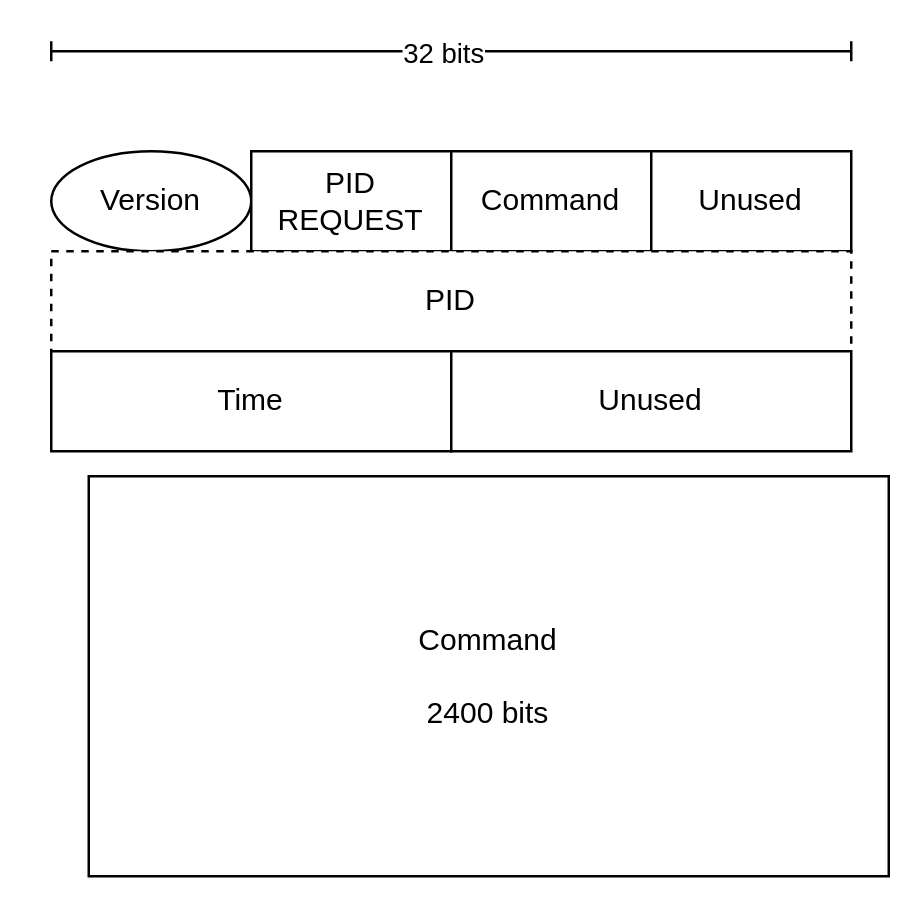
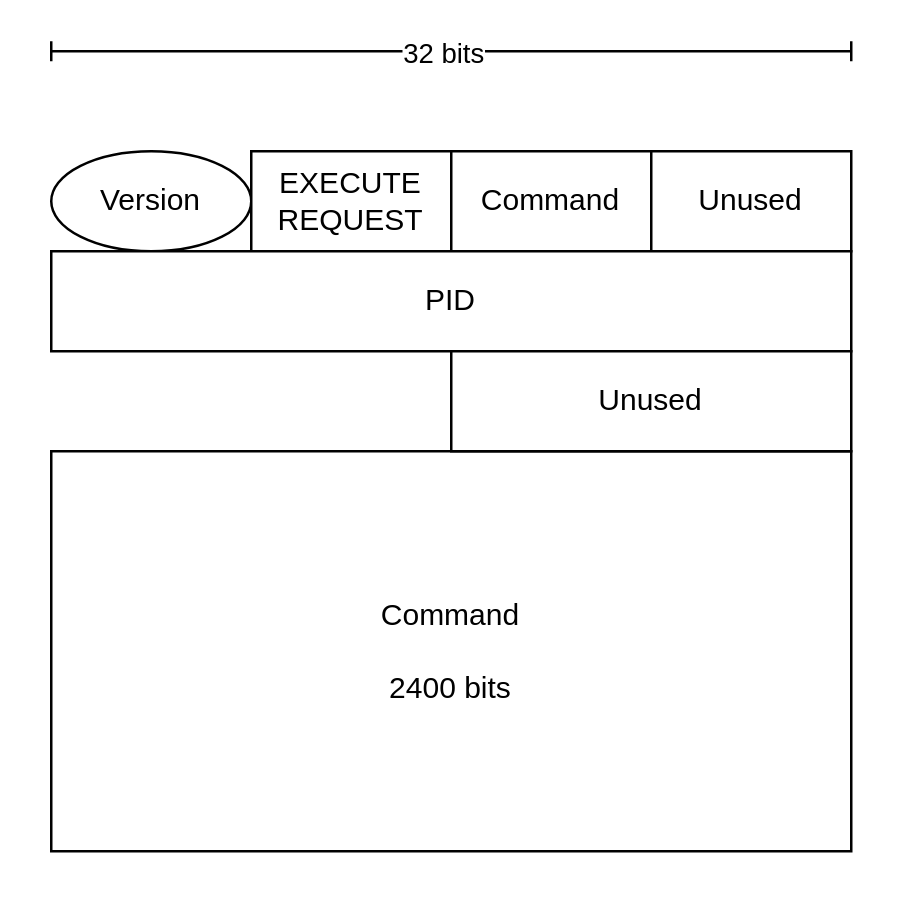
  <mxCell id="0" />
  <mxCell id="1" parent="0" />
- <mxCell id="2" value="&lt;div&gt;Command&lt;/div&gt;&lt;div&gt;&lt;br&gt;&lt;/div&gt;&lt;div&gt;2400 bits&lt;br&gt;&lt;/div&gt;" style="rounded=0;whiteSpace=wrap;html=1;movable=1;resizable=1;rotatable=1;deletable=1;editable=1;locked=0;connectable=1;container=0;" parent="1" vertex="1"><mxGeometry x="35" y="190" width="320" height="160" as="geometry" /></mxCell>
+ <mxCell id="2" value="&lt;div&gt;Command&lt;/div&gt;&lt;div&gt;&lt;br&gt;&lt;/div&gt;&lt;div&gt;2400 bits&lt;br&gt;&lt;/div&gt;" style="rounded=0;whiteSpace=wrap;html=1;movable=1;resizable=1;rotatable=1;deletable=1;editable=1;locked=0;connectable=1;container=0;" parent="1" vertex="1"><mxGeometry x="20" y="180" width="320" height="160" as="geometry" /></mxCell>
  <mxCell id="3" value="&lt;div&gt;Version&lt;/div&gt;" style="ellipse;whiteSpace=wrap;html=1;" parent="1" vertex="1"><mxGeometry x="20" y="60" width="80" height="40" as="geometry" /></mxCell>
  <mxCell id="4" value="" style="endArrow=baseDash;html=1;rounded=0;startArrow=baseDash;startFill=0;endFill=0;" parent="1" edge="1"><mxGeometry width="50" height="50" relative="1" as="geometry"><mxPoint x="20" y="20" as="sourcePoint" /><mxPoint x="340" y="20" as="targetPoint" /></mxGeometry></mxCell>
  <mxCell id="5" value="32 bits" style="edgeLabel;html=1;align=center;verticalAlign=middle;resizable=0;points=[];" parent="4" vertex="1" connectable="0"><mxGeometry x="-0.022" relative="1" as="geometry"><mxPoint as="offset" /></mxGeometry></mxCell>
- <mxCell id="6" value="PID&lt;div&gt;REQUEST&lt;/div&gt;" style="rounded=0;whiteSpace=wrap;html=1;" parent="1" vertex="1"><mxGeometry x="100" y="60" width="80" height="40" as="geometry" /></mxCell>
+ <mxCell id="6" value="EXECUTE&lt;div&gt;REQUEST&lt;/div&gt;" style="rounded=0;whiteSpace=wrap;html=1;" parent="1" vertex="1"><mxGeometry x="100" y="60" width="80" height="40" as="geometry" /></mxCell>
  <mxCell id="7" value="Command" style="rounded=0;whiteSpace=wrap;html=1;" parent="1" vertex="1"><mxGeometry x="180" y="60" width="80" height="40" as="geometry" /></mxCell>
  <mxCell id="8" value="Unused" style="rounded=0;whiteSpace=wrap;html=1;" parent="1" vertex="1"><mxGeometry x="260" y="60" width="80" height="40" as="geometry" /></mxCell>
- <mxCell id="9" value="PID" style="rounded=0;whiteSpace=wrap;html=1;dashed=1;" parent="1" vertex="1"><mxGeometry x="20" y="100" width="320" height="40" as="geometry" /></mxCell>
- <mxCell id="10" value="Time" style="rounded=0;whiteSpace=wrap;html=1;" vertex="1" parent="1"><mxGeometry x="20" y="140" width="160" height="40" as="geometry" /></mxCell>
+ <mxCell id="9" value="PID" style="rounded=0;whiteSpace=wrap;html=1;" parent="1" vertex="1"><mxGeometry x="20" y="100" width="320" height="40" as="geometry" /></mxCell>
  <mxCell id="11" value="Unused" style="rounded=0;whiteSpace=wrap;html=1;" vertex="1" parent="1"><mxGeometry x="180" y="140" width="160" height="40" as="geometry" /></mxCell>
__________________________________________________
● Directive: Which rows above contain the string "Unused", with case counting? Gather every such row and copy it out whole.

● The result:
  <mxCell id="8" value="Unused" style="rounded=0;whiteSpace=wrap;html=1;" parent="1" vertex="1"><mxGeometry x="260" y="60" width="80" height="40" as="geometry" /></mxCell>
  <mxCell id="11" value="Unused" style="rounded=0;whiteSpace=wrap;html=1;" vertex="1" parent="1"><mxGeometry x="180" y="140" width="160" height="40" as="geometry" /></mxCell>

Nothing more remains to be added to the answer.